Conversely, on day 21, the moisture content of feces and the fecal weight were significantly decreased (Fig. 1B, C), which indicated that constipation occurred in mice. Repeated senna administration caused functional intestinal disturbance20 and epithelial hyperplasia21. Therefore, it was suggested that structural change of the intestine was also caused in mice receiving senna. In IBD, one of the representative diseases of the intestine, the colonic epithelial hyperplasia is dependent on iNOS22. TNF-α and IFN-γ produced by IBD lead to the production of iNOS23, which introduce NO2425. Repeated senna administration in hairless mice also induced the upregulation of TNF-α and IFN-γ; further, NO2 −/NO3 −, which is a surrogate marker of NO, was also increased (Fig. 2B~D). Accordingly, oxidative stress derived from NO may participate in the onset of epithelial hyperplasia due to chronic senna administration. Furthermore, in skin, iNOS-positive cells were increased on day 21 (Fig. 3B), and skin barrier impairment occurred (Fig. 5A). Damage to the skin barrier on day 21 was ameliorated by the administration of L-NAME, which is an iNOS inhibitor. It is suggested that the impairment of skin barrier function on day 21 was caused by oxidative stress derived from iNOS induced by TNF-α and IFN-γ. To clarify the detailed mechanisms of skin disruption, we will perform another experiment and administer an anti-tryptase antibody or antioxidant to directly block tryptase or oxidative stress in further research. There have been several reports about the toxicity of chronic senna administration on the intestine2627, however, there is no report about the toxicity on skin. Significant body weight loss was observed after senna treatment, however, weight loss was less likely to have an influence on the skin barrier function because similar tendency was also observed in other groups.
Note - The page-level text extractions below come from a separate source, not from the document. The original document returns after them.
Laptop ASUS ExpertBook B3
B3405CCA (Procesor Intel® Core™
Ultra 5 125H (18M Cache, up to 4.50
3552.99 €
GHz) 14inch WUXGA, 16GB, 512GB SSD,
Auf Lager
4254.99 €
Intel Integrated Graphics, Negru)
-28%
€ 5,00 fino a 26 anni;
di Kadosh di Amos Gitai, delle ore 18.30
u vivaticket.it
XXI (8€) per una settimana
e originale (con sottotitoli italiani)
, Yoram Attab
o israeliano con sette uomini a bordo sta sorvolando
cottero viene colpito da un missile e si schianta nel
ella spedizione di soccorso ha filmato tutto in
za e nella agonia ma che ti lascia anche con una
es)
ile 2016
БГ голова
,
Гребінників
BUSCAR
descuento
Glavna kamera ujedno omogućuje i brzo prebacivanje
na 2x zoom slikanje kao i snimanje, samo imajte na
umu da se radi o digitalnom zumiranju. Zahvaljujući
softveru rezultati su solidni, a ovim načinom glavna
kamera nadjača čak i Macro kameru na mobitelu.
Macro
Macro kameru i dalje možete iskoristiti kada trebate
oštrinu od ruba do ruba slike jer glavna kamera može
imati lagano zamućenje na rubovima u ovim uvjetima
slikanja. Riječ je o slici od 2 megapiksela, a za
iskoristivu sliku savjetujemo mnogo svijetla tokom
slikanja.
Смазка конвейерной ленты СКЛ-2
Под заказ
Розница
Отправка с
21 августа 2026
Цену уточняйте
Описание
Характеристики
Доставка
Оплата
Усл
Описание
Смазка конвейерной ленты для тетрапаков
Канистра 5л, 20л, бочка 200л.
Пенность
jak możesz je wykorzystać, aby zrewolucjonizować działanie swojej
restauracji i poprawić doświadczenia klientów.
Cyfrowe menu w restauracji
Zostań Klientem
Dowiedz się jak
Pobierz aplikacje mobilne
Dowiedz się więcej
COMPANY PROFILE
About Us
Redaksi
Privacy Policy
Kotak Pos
This current study suggests that repeated senna administration may aggravate underlying diseases of the skin such as atopic dermatitis and senile xerosis. The number of tryptase-positive mast cells and iNOS-positive cells in skin varied according to the duration of senna administration. Therefore, the onset mechanisms of impaired skin barrier function would be different on days seven and 21. Further study to clarify the role of molecular markers involved in neuronal and/or non-neuronal signal transduction from the intestine to the skin is needed.
This study suggested the possibility that repeated senna administration affects the skin barrier function. Clinicians and pharmacists should pay attention to the skin as well as the intestine in patients receiving long-term senna treatment, especially in those who are suffering from dermatoses.